-- Source extract --
I have a 'collections.defaultdict' (see x below) that is a multi-valued dictionary. All values associated with each unique key are stored in a list.
>>>x
defaultdict(<type 'list'>, {'a': ['aa', 'ab', 'ac'], 'b': ['ba', 'bc'], 'c': ['ca', 'cb', 'cc', 'cd']})
I want to use the Python fuzzywuzzy package in order to search a target string against all the values nested in the multi-valued dictionary and return the top 5 matches based on fuzzywuzzy's built-in edit distance formula.
from fuzzywuzzy import fuzz
from fuzzywuzzy import process
query = 'bc'
choices = x
result = process.extract(query, choices, limit=5)
And then I will run a process that takes the closest match (value with highest fuzz ratio score) and identifies which key that closest matched value is associated with. In this example, the closest matched value is of course 'bc' and the associated key is 'b'.
My question is: How do I run the fuzzywuzzy query against all of the values within the nested lists of the dictionary? When I run the fuzzywuzzy process above, I get a TypeError: expected string or buffer.
To get all the values in the lists from your dictionary in a flat list, use
from itertools import chain
and change the line
choices = x
to
choices = chain.from_iterable(x.values())
Consider making a set
out of that if in your real data you have overlapping values.
result:
[('bc', 100), ('ba', 50), ('ca', 50), ('cb', 50), ('cc', 50)]

-- Short task --
Transcribe the fuzzywuzzy discussion word for word, starting with "I want to use" and going on through "edit distance formula.". The listing comes from a separate source that has no connection to the fuzzywuzzy discussion.

-- Recorded information --
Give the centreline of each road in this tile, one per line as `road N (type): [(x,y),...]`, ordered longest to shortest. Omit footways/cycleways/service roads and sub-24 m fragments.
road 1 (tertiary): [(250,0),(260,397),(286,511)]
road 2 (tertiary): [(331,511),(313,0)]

-- Response to this exercise --
I want to use the Python fuzzywuzzy package in order to search a target string against all the values nested in the multi-valued dictionary and return the top 5 matches based on fuzzywuzzy's built-in edit distance formula.